● **Prompt 1**
Decide whether each statement agrees with the movie review, answering yes or no and quoting the words from the review that settle it: (a) In the Troll sequence, Bilbo is caught while trying to remove a troll-knife. (b) The Dwarves come one at a time and are caught. (c) Jackson stayed closer to the original than he did in the LotR movies.
● **Prompt 2**
Carry on the movie review from its last sentence.

● **Reading text**

---------------

It was *awesome*.
Despite adding pieces here and there (most notably we see Radagast making the discovery of the Necromancer's presence in Mirkwood, and a meeting of a significant portion of the White Council following that news), Jackson stuck closer to the original than he did in the LotR movies.
His major changes were to make some events more active than they were in the book -- i.e., where things are more talked-about than done in the book, here they're more done. Perhaps the largest individual change was in the Troll sequence. In this version, Bilbo goes first to try to free the horses, can't untie Troll-made knots, and gets caught when he's trying to remove a troll-knife to cut the ropes. The Dwarves do NOT do the stupid thing of coming one at a time to get caught; once they realize that Bilbo's not coming back, they charge in en masse, and do a pretty good job; but unfortunately they're apparently not fully used to fighting things that badass yet, so they get caught and tied up. Bilbo manages to talk to them long enough to stall for time (as he notices Gandalf approaching), giving Gandalf the chance to get into position and do the "Dawn take you all!".
While this is certainly different, one of the things it does is start to establish Bilbo as having some agency, courage, and willingness to ACT. It also makes his later actions more believable and part of his development.
There's some other minor changes, some only a matter of changing the order of things. There IS one added subplot which derives from another part of the appendices, but he integrates it well.

---------------

Dataset entries
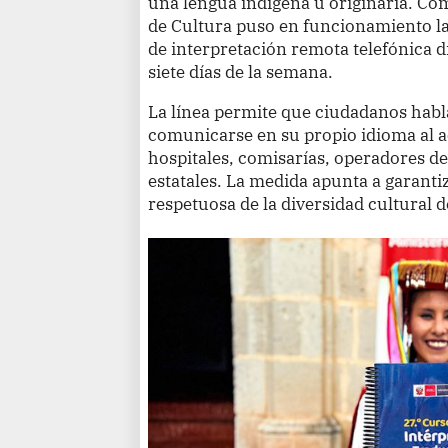
una lengua indígena u originaria. Com
de Cultura puso en funcionamiento la
de interpretación remota telefónica di
siete días de la semana.
La línea permite que ciudadanos hab
comunicarse en su propio idioma al a
hospitales, comisarías, operadores de 
estatales. La medida apunta a garanti
respetuosa de la diversidad cultural de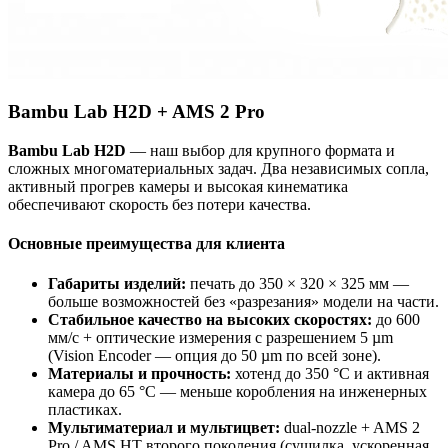
Bambu Lab H2D + AMS 2 Pro
Bambu Lab H2D
— наш выбор для крупного формата и
сложных многоматериальных задач. Два независимых сопла,
активный прогрев камеры и высокая кинематика
обеспечивают скорость без потери качества.
Основные преимущества для клиента
Габариты изделий:
печать до 350 × 320 × 325 мм —
больше возможностей без «разрезания» модели на части.
Стабильное качество на высоких скоростях:
до 600
мм/с + оптические измерения с разрешением 5 µm
(Vision Encoder — опция до 50 µm по всей зоне).
Материалы и прочность:
хотенд до 350 °C и активная
камера до 65 °C — меньше коробления на инженерных
пластиках.
Мультиматериал и мультицвет:
dual-nozzle + AMS 2
Pro / AMS HT второго поколения (сушилка, ускоренная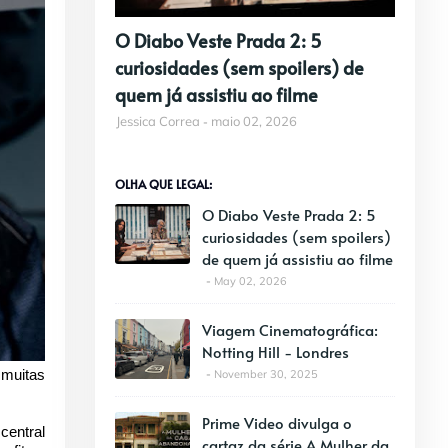
O Diabo Veste Prada 2: 5
curiosidades (sem spoilers) de
quem já assistiu ao filme
Jessica Correa
maio 02, 2026
OLHA QUE LEGAL:
O Diabo Veste Prada 2: 5
curiosidades (sem spoilers)
de quem já assistiu ao filme
May 02, 2026
Viagem Cinematográfica:
Notting Hill - Londres
 muitas
November 30, 2025
Prime Video divulga o
central
cartaz da série A Mulher da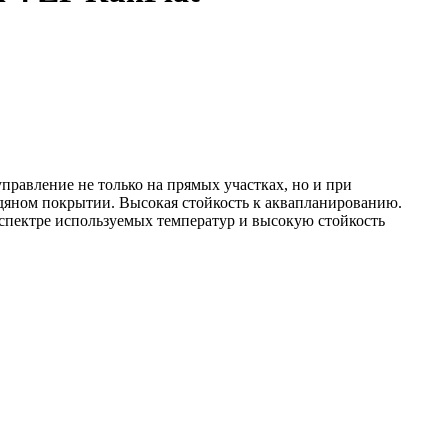
равление не только на прямых участках, но и при
дяном покрытии. Высокая стойкость к аквапланированию.
 спектре используемых температур и высокую стойкость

---------------

● **Exercise output 1**
(a) Yes: "gets caught when he's trying to remove a troll-knife to cut the ropes"
(b) No: "The Dwarves do NOT do the stupid thing of coming one at a time to get caught"
(c) Yes: "Jackson stuck closer to the original than he did in the LotR movies"

● **Exercise output 2**
The movie STARTS with a prologue that shows us Erebor at the height of its power, and then its fall and destruction -- without showing us more than the tiniest glimpse of the Dragon Smaug himself. This gives us a look at what the Dwarves have lost that's a LOT better than having it described to us, and also shows us (rather than tells us) the reason for the Dwarves' dislike of the Elves (and vice versa) in this particular case.
I wouldn't say I liked this *quite* as much as The Avengers, which was just filled with awesome moments from the time it started to the time it ended, but it's way up there. Highly recommended, except for the purists who can't stand anything being changed. For those, God No, don't go, and save yourself the annoyance and us the whines.
Also, we saw several previews for some potentially interesting movies, such as Jack the Giant-Slayer and Oblivion. With respect to the latter, though, Tom Cruise has either sealed a pact with the Devil for Eternal Youth, or special effects and plastic surgery have *REALLY* come farther than I thought, because he looked hardly older in the Oblivion preview than he did when he played in Top Gun!